Say goodbye to the internal combustion engine. The fuel cell is a new kind of engine without any moving parts.

It all sounds very Science Fiction and it is therefore approriate that fuel cells have been around at Nasa since the 1960s.

How do fuel cells work?

Like batteries, fuel cells make electricity from chemical reactions. A fuel cell has positive and negative terminals with the anode and cathode being separated by a polymer membrane electrolyte. Hydrogen atoms enter a fuel cell at the anode where a chemical reaction strips them of their electrons. The hydrogen atoms are now ionized, and carry a positive electrical charge.

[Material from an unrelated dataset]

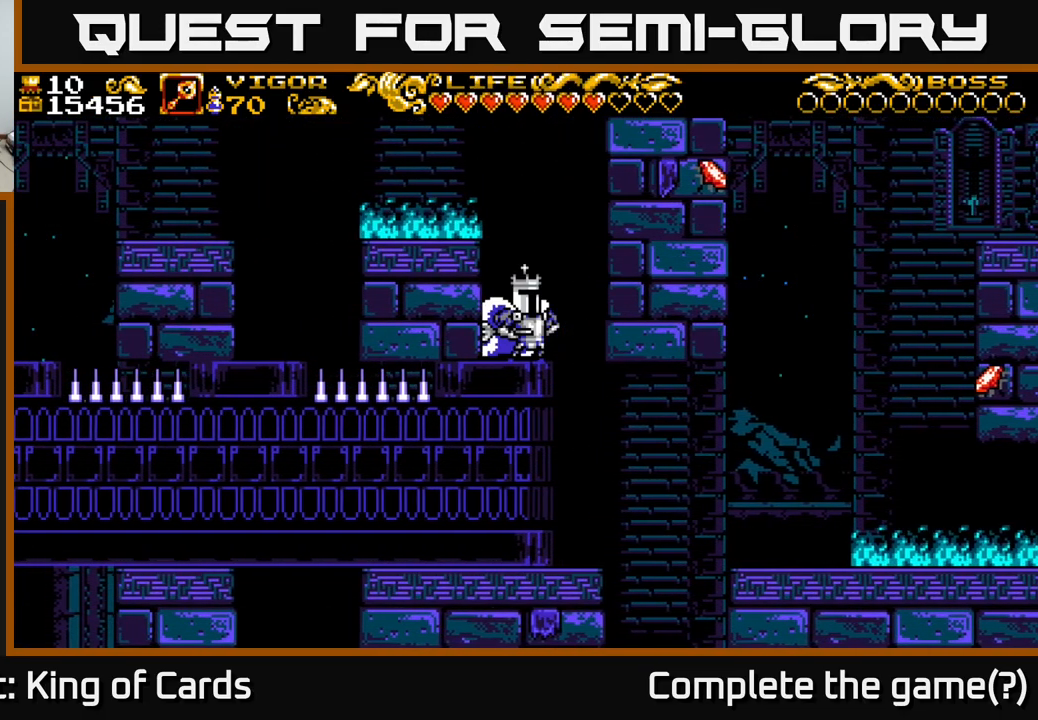
{"buttons": [], "left_stick": "center", "right_stick": "center", "events": [[417, "DPAD_RIGHT", "up"]]}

However, unlike a battery, when a fuel cell loses power, it is because it has run out of juice. Just top up with more hydrogen and it produces energy once more.

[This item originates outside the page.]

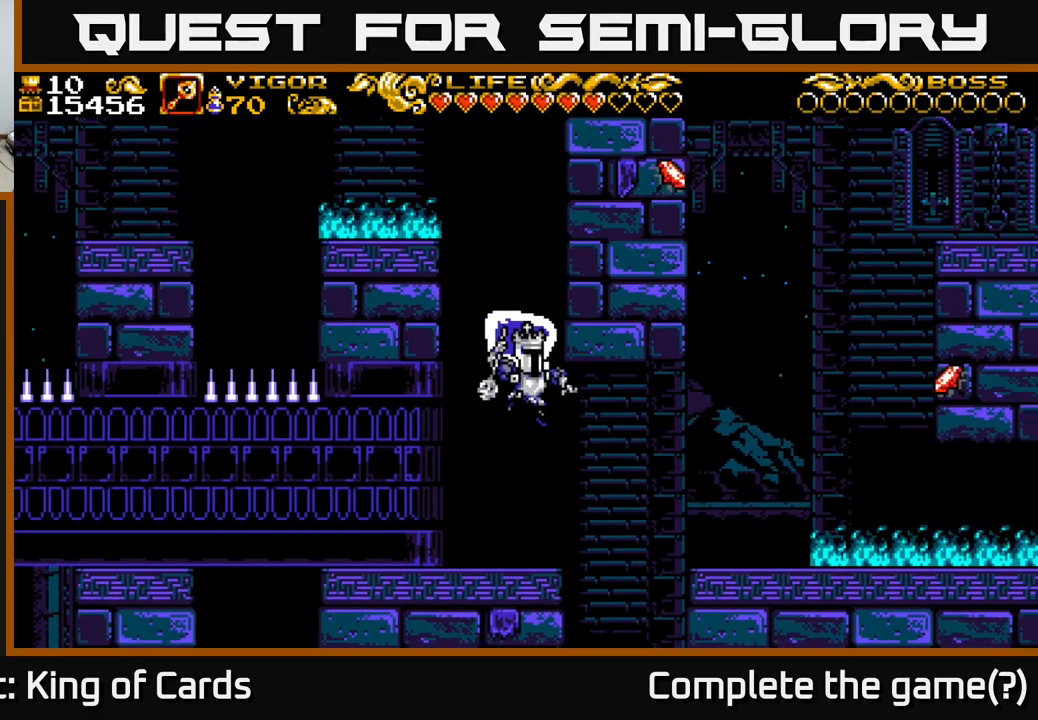
{"buttons": ["A", "DPAD_RIGHT"], "left_stick": "center", "right_stick": "center", "events": [[217, "DPAD_RIGHT", "down"], [350, "A", "down"]]}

A fuel cell running on hydrogen produces just one waste product, which is pure clean water.

A DC current can be used directly, or inverted to supply an AC current to power the car's motor.

Fuel cells are being used not only in cars and other forms of transportation, but also to provide electricity for homes and offices.

The Honda car company began the first commercial production of a zero-emission, hydrogen fuel-cell powered vehicle in 2008.

The FCX Clarity is a four seater which the manufacturers claim can offer three times better fuel economy than petrol cars.

The Ford Focus FCV is a hybrid fuel cell vehicle. This combines both fuel cells and a small conventional motor.